──────── Material provided ────────
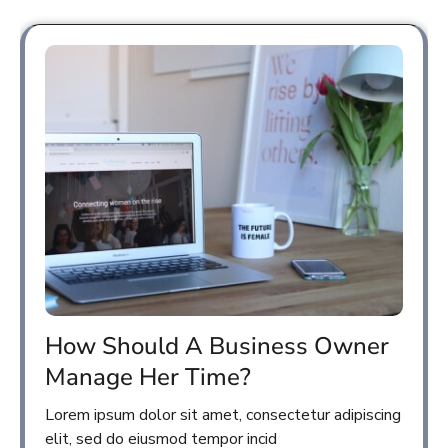
How Should A Business Owner
Manage Her Time?
Lorem ipsum dolor sit amet, consectetur adipiscing
elit, sed do eiusmod tempor incid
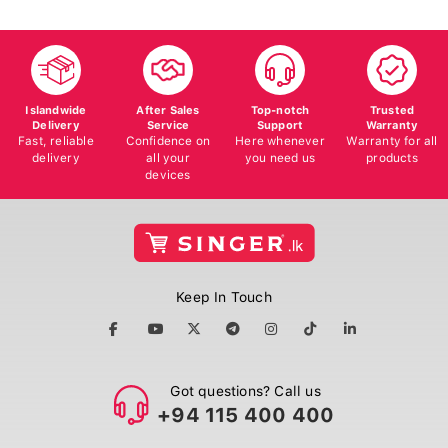
Islandwide
After Sales
Top-notch
Trusted
Delivery
Service
Support
Warranty
Fast, reliable
Confidence on
Here whenever
Warranty for all
delivery
all your
you need us
products
devices
Keep In Touch
Got questions? Call us
+94 115 400 400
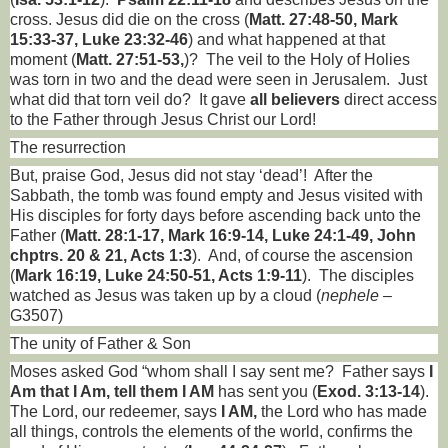
cross. Jesus did die on the cross (
Matt. 27:48-50, Mark
15:33-37, Luke 23:32-46
) and what happened at that
moment (
Matt. 27:51-53,
)?
The veil to the Holy of Holies
was torn in two and the dead were seen in Jerusalem.
Just
what did that torn veil do?
It gave
all believers
direct access
to the Father through Jesus Christ our Lord!
The resurrection
But, praise God, Jesus did not stay ‘dead’!
After the
Sabbath, the tomb was found empty and Jesus visited with
His disciples for forty days before ascending back unto the
Father (
Matt. 28:1-17, Mark 16:9-14, Luke 24:1-49, John
chptrs. 20 & 21, Acts 1:3
).
And, of course the ascension
(
Mark 16:19, Luke 24:50-51, Acts 1:9-11
).
The disciples
watched as Jesus was taken up by a cloud (
nephele
–
G3507)
The unity of Father & Son
Moses asked God “whom shall I say sent me?
Father says
I
Am that I Am, tell them I AM
has sent you
(
Exod. 3:13-14
).
The Lord, our redeemer, says
I AM,
the Lord who has made
all things, controls the elements of the world, confirms the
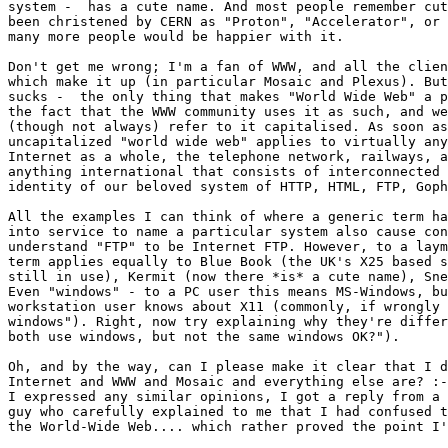
system -  has a cute name. And most people remember cut
been christened by CERN as "Proton", "Accelerator", or 
many more people would be happier with it.

Don't get me wrong; I'm a fan of WWW, and all the clien
which make it up (in particular Mosaic and Plexus). But
sucks -  the only thing that makes "World Wide Web" a p
the fact that the WWW community uses it as such, and we
(though not always) refer to it capitalised. As soon as
uncapitalized "world wide web" applies to virtually any
Internet as a whole, the telephone network, railways, a
anything international that consists of interconnected 
identity of our beloved system of HTTP, HTML, FTP, Goph
All the examples I can think of where a generic term ha
into service to name a particular system also cause con
understand "FTP" to be Internet FTP. However, to a laym
term applies equally to Blue Book (the UK's X25 based s
still in use), Kermit (now there *is* a cute name), Sne
Even "windows" - to a PC user this means MS-Windows, bu
workstation user knows about X11 (commonly, if wrongly 
windows"). Right, now try explaining why they're differ
both use windows, but not the same windows OK?").

Oh, and by the way, can I please make it clear that I d
Internet and WWW and Mosaic and everything else are? :-
I expressed any similar opinions, I got a reply from a 
guy who carefully explained to me that I had confused t
the World-Wide Web.... which rather proved the point I'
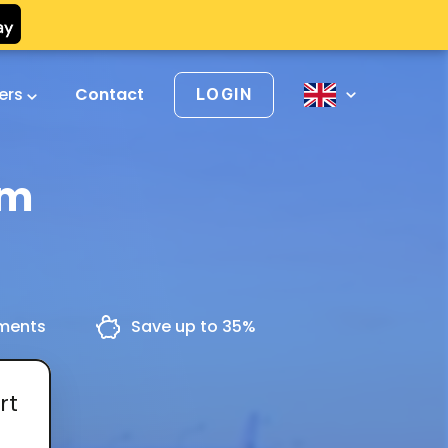
vers
Contact
LOGIN
em
yments
Save up to 35%
rt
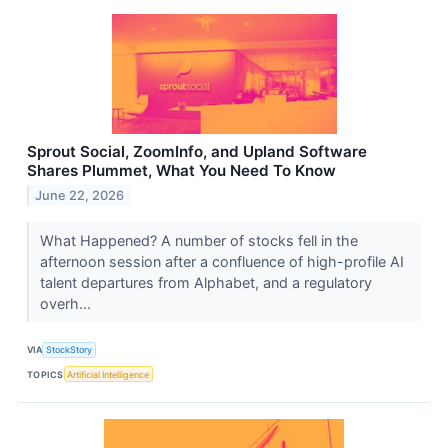
Sprout Social, ZoomInfo, and Upland Software
Shares Plummet, What You Need To Know
June 22, 2026
What Happened? A number of stocks fell in the
afternoon session after a confluence of high-profile AI
talent departures from Alphabet, and a regulatory
overh...
VIA
StockStory
TOPICS
Artificial Intelligence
────────
• Your task:
Rewrite the material from the line with "Sprout Social, ZoomInfo, and Upland Software" through the end, replacing "afternoon" with "morning" and leaving everything else unchanged.

• Task output:
Sprout Social, ZoomInfo, and Upland Software
Shares Plummet, What You Need To Know
June 22, 2026
What Happened? A number of stocks fell in the
morning session after a confluence of high-profile AI
talent departures from Alphabet, and a regulatory
overh...
VIA
StockStory
TOPICS
Artificial Intelligence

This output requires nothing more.